Buttigieg acknowledges work needed to appeal to black voters
Associated Press
NORTH CHARLESTON, S.C.
Continuing his outreach to black voters, Democratic presidential candidate Pete Buttigieg acknowledged Sunday he needs to do more work to connect with the community, particularly in the early-voting state of South Carolina.
“It shows we’ve got a lot of work to do,” Buttigieg said after a town hall with 600 mostly white voters in North Charleston, where nearly half the population is black.

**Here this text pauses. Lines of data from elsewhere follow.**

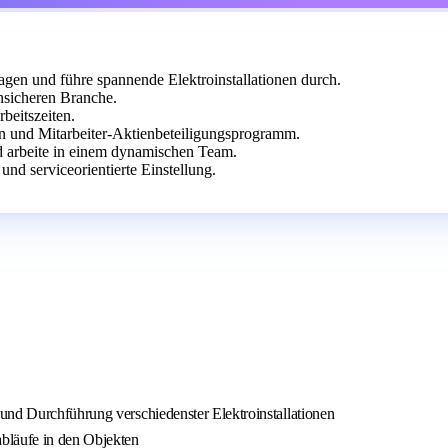
lagen und führe spannende Elektroinstallationen durch.
ensicheren Branche.
beitszeiten.
en und Mitarbeiter-Aktienbeteiligungsprogramm.
nd arbeite in einem dynamischen Team.
nd serviceorientierte Einstellung.
und Durchführung verschiedenster Elektroinstallationen
bläufe in den Objekten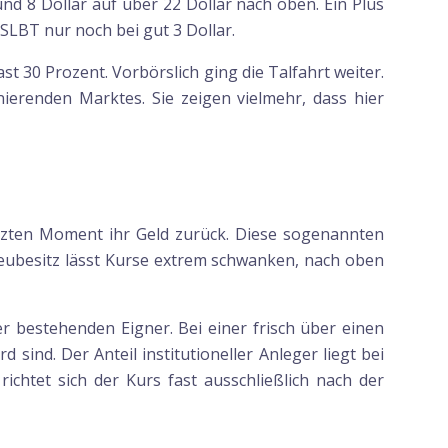
und 8 Dollar auf über 22 Dollar nach oben. Ein Plus
 SLBT nur noch bei gut 3 Dollar.
st 30 Prozent. Vorbörslich ging die Talfahrt weiter.
ierenden Marktes. Sie zeigen vielmehr, dass hier
etzten Moment ihr Geld zurück. Diese sogenannten
reubesitz lässt Kurse extrem schwanken, nach oben
 bestehenden Eigner. Bei einer frisch über einen
ind. Der Anteil institutioneller Anleger liegt bei
ichtet sich der Kurs fast ausschließlich nach der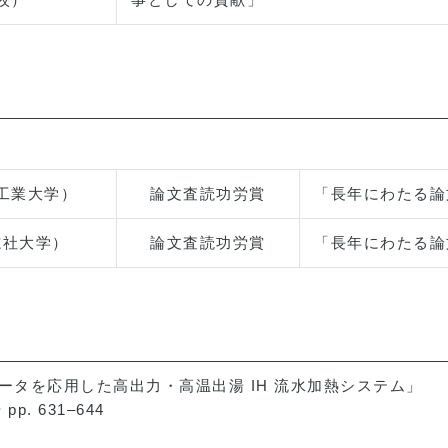
工業大学）
論文査読功労賞
「長年にわたる論
志社大学）
論文査読功労賞
「長年にわたる論
バータを応用した高出力・高温出湯 IH 流水加熱システム」
p. 631–644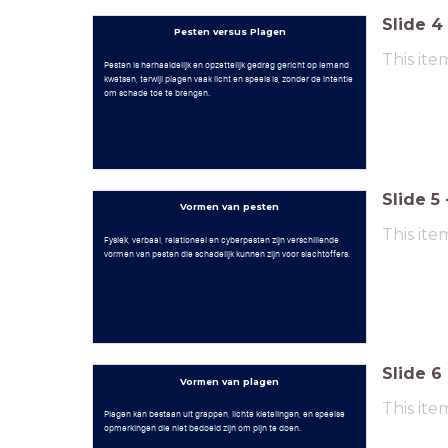
Slide
4
Pesten versus Plagen
This ite
Pesten is herhaaldelijk en opzettelijk gedrag gericht op iemand
kwetsen, terwijl plagen vaak licht en speels is, zonder de intentie
om schade toe te brengen.
Slide
5
Vormen van pesten
This ite
Fysiek, verbaal, relationeel en cyberpesten zijn verschillende
vormen van pesten die schadelijk kunnen zijn voor slachtoffers.
Slide
6
Vormen van plagen
This ite
Plagen kan bestaan uit grappen, lichte kietelingen, en speelse
opmerkingen die niet bedoeld zijn om pijn te doen.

Buttigieg is planning to do just that during his two-day swing in South Carolina, the first state where black votes play a major role in the presidential primaries. Today, he’s having a meet and greet in Orangeburg before sitting down with community leaders in Columbia.
Some of Buttigieg’s comments touched on issues black voters have said they see as crucial in the 2020 presidential election, including criminal justice reform. On that front, Buttigieg said he wanted to do away with structures “that perpetuate racial inequality in this country,” including mandatory minimum sentences for nonviolent drug offenses.

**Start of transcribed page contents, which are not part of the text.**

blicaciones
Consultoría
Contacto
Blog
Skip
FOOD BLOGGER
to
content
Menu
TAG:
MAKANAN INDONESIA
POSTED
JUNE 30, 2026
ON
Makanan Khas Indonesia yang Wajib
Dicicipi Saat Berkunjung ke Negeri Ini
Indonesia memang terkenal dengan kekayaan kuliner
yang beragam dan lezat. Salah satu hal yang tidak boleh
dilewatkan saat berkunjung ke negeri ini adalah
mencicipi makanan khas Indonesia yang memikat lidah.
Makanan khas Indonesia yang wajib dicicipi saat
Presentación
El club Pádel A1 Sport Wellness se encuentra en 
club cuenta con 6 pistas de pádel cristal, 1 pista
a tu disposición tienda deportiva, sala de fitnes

Elsewhere in campaigning Sunday by Democratic presidential candidates:
MICHAEL BENNET
The latest Democrat pursuing the presidential nomination is trying to distinguish himself as someone “who’s going to level with the American people about why our system doesn’t seem to work for them.”

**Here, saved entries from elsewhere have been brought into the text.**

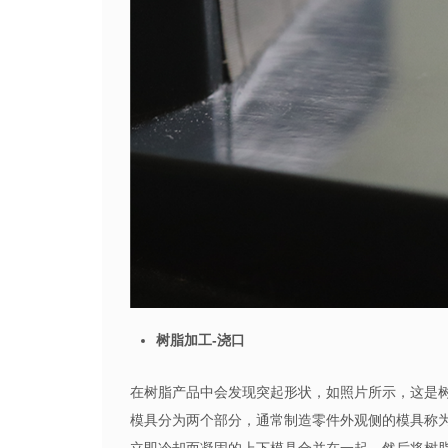
树脂加工-浇口
在树脂产品中会发现突起形状，如照片所示，这是
模具分为两个部分，通常制造零件外观侧的模具称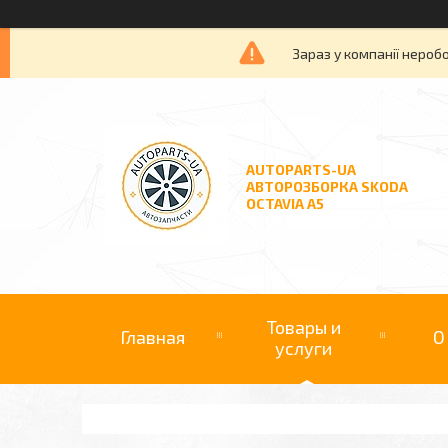
Зараз у компанії нероб
AUTOPARTS-UA
АВТОРОЗБОРКА SKODA
OCTAVIA A5
Товары и
Главная
О
услуги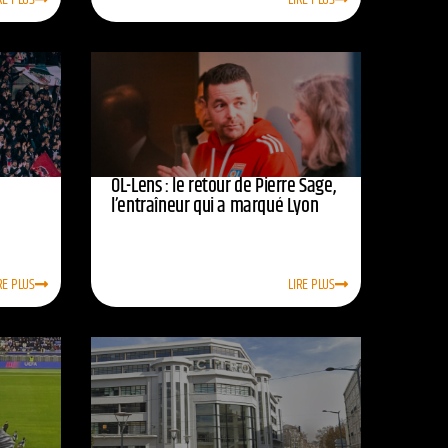
OL-Lens : le retour de Pierre Sage,
l’entraîneur qui a marqué Lyon
RE PLUS
LIRE PLUS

Sen. Michael Bennet of Colorado told NBC’s “Meet the Press” that his time in Washington has helped him know how to get things done and what needs fixing.
He said it’s “a disgrace that we lost” to Donald Trump in 2016, adding that Democrats must find an approach to deny him a second term.
BETO O’ROURKE
Democratic presidential candidate Beto O’Rourke repeated his calls to impeach President Donald Trump and drew a distinction between himself and House Speaker Nancy Pelosi, who has declined any rush to proceedings.
The former Texas congressman spoke with reporters on Sunday after a town hall at a former livestock auction space in rural Shenandoah, Iowa.
KAMALA HARRIS
Capping a week in which her testy exchange with Attorney General William Barr went viral, Sen. Kamala Harris on Sunday told a crowd of thousands gathered at a dinner hosted by the country’s oldest NAACP chapter that Barr “lied to Congress” and “is clearly more interested in representing the president than the American people.”
The Democratic presidential candidate was the keynote speaker Sunday at the Detroit NAACP Fight for Freedom Fund dinner, attended by a mostly black audience of nearly 10,000.
BERNIE SANDERS
Sen. Bernie Sanders proposed a sweeping agriculture and rural investment plan that would change farm subsidies and break up major agriculture monopolies.
Sanders unveiled the plan in Osage, Iowa, a town of fewer than 4,000 residents.